De notre correspondant
Les moyens thérapeutiques contre le bacille de charbon inhalé se limitent aux antibiotiques. Mais lorsque les premiers symptômes apparaissent, il est parfois trop tard pour guérir le patient. C'est pourquoi plusieurs laboratoires de recherche américains s'efforcent de mettre au point de nouveaux traitements. Lorsque la fièvre se déclare, le bacille a envahi le système sanguin. La bactérie est certes sensible aux antibiotiques, mais les dégâts causés aux poumons sont souvent irréparables. Selon les équipes de chercheurs engagése dans la mise au point d'un traitement susceptible d'empêcher le bacille de pénétrer dans la cellule, il n'est pas question de renoncer aux antibiotiques, mais d'en compléter l'effet par un autre médicament, de manière à donner à la maladie deux « coups » simultanés.
Comme l'explique le célèbre Dr Anthony Fauci, directeur du National Institute of Allergy and Infectious Diseases (NIAID), « la recherche de nouveaux traitements contre le bacille de charbon a toujours été d'un grand intérêt, mais il est clair qu'aujourd'hui elle devient plus urgente ». Aussi a-t-il décidé, en accord avec le Pentagone, d'augmenter le financement des travaux de recherche et d'accélérer la procédure des essais cliniques des nouveaux traitements, dont certains ont déjà été testés sur l'animal.

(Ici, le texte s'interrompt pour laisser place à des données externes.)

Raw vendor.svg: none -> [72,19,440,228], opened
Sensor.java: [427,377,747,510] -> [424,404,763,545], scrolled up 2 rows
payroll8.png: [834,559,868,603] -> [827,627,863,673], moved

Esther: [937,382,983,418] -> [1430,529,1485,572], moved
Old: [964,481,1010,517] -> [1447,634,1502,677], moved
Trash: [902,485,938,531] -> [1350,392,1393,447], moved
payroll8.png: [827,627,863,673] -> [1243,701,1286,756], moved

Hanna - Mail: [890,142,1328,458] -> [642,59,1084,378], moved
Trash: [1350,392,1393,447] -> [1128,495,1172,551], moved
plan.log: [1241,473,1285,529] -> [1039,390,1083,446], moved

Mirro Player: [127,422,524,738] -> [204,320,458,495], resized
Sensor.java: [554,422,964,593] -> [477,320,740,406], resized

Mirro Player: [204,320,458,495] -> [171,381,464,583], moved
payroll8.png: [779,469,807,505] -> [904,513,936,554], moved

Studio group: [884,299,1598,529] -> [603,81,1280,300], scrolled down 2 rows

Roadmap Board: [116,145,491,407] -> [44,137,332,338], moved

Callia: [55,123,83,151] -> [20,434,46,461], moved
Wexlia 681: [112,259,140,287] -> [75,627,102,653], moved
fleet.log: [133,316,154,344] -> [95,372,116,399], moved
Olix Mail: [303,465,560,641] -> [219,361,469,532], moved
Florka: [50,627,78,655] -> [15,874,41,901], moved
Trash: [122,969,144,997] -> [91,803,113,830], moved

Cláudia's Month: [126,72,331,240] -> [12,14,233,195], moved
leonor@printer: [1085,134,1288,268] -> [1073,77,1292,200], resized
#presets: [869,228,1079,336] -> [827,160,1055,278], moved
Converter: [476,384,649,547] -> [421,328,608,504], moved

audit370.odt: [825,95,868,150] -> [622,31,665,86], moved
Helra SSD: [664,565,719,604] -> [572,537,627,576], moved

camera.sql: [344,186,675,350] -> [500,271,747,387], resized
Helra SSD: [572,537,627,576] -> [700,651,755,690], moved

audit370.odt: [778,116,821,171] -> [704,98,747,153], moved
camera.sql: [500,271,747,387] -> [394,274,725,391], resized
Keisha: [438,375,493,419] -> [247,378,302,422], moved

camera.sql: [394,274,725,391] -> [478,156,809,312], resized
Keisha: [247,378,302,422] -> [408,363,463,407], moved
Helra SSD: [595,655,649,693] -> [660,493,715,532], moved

Au Burnham Institute de San Diego, le Dr Robert Liddington travaille sur la structure atomique du bacille. « Pour la première fois en vingt-cinq ans, quelqu'un est mort du charbon, déclare-t-il au "Quotidien". Cet événement a donné à la recherche un stimulant extraordinaire. » Il explique que lorsque le bacille pénètre dans la peau, il crée une plaie qui peut être facilement soignée par les antibiotiques ; en revanche, le bacille inhalé est infiniment plus dangereux : il infecte le sang et le malade ressent des symptômes très proches de ceux de la grippe, qui s'aggravent bientôt et conduisent au décès. « Vous commencez par vous sentir vaguement malade, et avant même que vous ne pensiez à vous soigner, vous vous retrouvez à l'hôpital sous ventilation », explique le Dr Liddington. « La bactérie produit trois protéines différentes appelées antigène protecteur (on lui a donné ce nom parce qu'elle fait partie du vaccin réservé aux militaires), le facteur dème et le facteur létal. L'antigène protecteur s'accroche aux macrophages du sang et y crée une brèche dans laquelle s'engouffrent les deux autres facteurs. Il contraint les cellules à produire des substances qui, après la mort des macrophages, sont libérées en quantités massives dans la circulation sanguine. » Dans un institut de recherche de l'armée, à Fort Detrick, Maryland, les chercheurs ont examiné des douzaines d'anticorps susceptibles de bloquer ce processus. Deux ont été sélectionnés et envoyés à l'université du Texas, à Austin où ils ont été testés.
Une autre approche
Le Dr John Collier, de Harvard, utilise une approche différente. Il crée des copies altérées de l'antigène protecteur. Il faut plusieurs copies de l'antigène pour créer la brèche dans le macrophage. Il a découvert qu'une seule mauvaise copie suffit à empêcher la brèche de se former. Les deux méthodes ont été utilisées sur des animaux de laboratoire qui ont été protégés contre les effets de la toxine produite par le bacille. Les prochains essais consisteront à injecter le bacille entier et à administrer ensuite à l'animal soit les anticorps, soit l'antigène altéré. De telles procédures ne peuvent être appliquées que dans des laboratoires de haute sécurité. Les chercheurs estiment que le premier essai clinique pourra avoir lieu dans un an.